### ACTIVITY
The lines from the one containing "12 min read" through the final line of the data below must be written out exactly, both included, and nothing more.

### DATA IN THIS EXERCISE
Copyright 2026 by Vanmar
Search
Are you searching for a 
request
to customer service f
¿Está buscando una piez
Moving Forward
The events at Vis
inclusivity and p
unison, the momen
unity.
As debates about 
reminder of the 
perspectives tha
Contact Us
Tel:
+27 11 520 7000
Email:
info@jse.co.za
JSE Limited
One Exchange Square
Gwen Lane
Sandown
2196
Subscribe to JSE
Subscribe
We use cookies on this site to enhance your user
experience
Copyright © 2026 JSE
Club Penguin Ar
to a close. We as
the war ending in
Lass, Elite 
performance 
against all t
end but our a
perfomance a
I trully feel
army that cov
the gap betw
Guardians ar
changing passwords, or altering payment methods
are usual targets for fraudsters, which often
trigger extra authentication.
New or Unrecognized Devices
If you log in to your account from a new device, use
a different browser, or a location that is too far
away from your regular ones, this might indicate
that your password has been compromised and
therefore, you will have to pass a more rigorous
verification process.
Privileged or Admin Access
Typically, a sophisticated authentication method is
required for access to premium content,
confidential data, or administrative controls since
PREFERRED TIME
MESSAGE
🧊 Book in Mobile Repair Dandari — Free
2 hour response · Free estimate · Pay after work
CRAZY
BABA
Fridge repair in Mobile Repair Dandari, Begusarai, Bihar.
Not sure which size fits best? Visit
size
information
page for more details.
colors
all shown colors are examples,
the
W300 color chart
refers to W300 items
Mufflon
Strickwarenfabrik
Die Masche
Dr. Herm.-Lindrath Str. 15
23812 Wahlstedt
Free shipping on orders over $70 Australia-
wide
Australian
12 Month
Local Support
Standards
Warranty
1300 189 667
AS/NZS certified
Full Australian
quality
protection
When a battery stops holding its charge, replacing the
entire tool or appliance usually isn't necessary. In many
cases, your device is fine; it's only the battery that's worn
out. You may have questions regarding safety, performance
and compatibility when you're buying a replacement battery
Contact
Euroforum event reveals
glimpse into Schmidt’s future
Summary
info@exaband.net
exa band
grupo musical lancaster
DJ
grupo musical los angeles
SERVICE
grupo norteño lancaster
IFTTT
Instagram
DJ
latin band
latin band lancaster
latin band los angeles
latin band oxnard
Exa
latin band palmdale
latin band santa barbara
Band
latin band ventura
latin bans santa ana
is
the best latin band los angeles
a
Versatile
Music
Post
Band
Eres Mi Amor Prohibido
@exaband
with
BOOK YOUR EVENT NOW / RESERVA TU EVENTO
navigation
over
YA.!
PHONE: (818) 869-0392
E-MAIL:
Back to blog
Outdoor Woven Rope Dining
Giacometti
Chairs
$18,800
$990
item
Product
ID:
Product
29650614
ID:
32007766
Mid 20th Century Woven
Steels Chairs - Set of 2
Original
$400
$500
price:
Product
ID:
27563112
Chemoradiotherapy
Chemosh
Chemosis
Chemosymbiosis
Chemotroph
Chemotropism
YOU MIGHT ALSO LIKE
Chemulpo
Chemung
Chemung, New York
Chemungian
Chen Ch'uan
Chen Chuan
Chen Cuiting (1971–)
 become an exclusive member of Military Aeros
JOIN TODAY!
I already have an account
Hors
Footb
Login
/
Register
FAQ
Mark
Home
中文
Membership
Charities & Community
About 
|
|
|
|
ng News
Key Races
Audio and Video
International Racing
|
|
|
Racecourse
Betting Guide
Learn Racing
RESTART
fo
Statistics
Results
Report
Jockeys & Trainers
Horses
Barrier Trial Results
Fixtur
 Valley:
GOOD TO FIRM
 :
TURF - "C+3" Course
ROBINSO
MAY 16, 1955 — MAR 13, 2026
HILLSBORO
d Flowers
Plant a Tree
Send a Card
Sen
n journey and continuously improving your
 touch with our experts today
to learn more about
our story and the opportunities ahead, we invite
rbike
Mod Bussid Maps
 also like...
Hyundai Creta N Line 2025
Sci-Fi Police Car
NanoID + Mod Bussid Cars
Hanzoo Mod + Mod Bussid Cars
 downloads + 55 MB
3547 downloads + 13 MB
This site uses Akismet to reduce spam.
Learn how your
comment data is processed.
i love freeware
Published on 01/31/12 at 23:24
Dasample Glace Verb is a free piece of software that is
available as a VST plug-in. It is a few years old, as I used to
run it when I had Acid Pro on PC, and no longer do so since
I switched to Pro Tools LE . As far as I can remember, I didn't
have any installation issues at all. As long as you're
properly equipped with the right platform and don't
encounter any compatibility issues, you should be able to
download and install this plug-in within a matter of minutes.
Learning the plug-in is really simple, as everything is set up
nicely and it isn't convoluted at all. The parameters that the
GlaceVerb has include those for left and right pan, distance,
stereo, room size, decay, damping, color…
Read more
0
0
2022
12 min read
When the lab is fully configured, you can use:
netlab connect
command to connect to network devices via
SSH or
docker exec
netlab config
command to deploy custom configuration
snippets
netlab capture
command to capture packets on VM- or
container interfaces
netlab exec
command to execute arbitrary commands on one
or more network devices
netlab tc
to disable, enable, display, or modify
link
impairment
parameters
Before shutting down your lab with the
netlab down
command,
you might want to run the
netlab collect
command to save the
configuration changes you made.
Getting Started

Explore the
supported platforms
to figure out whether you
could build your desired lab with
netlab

### ANSWER FOR THE TASK
12 min read
When the lab is fully configured, you can use:
netlab connect
command to connect to network devices via
SSH or
docker exec
netlab config
command to deploy custom configuration
snippets
netlab capture
command to capture packets on VM- or
container interfaces
netlab exec
command to execute arbitrary commands on one
or more network devices
netlab tc
to disable, enable, display, or modify
link
impairment
parameters
Before shutting down your lab with the
netlab down
command,
you might want to run the
netlab collect
command to save the
configuration changes you made.
Getting Started

Explore the
supported platforms
to figure out whether you
could build your desired lab with
netlab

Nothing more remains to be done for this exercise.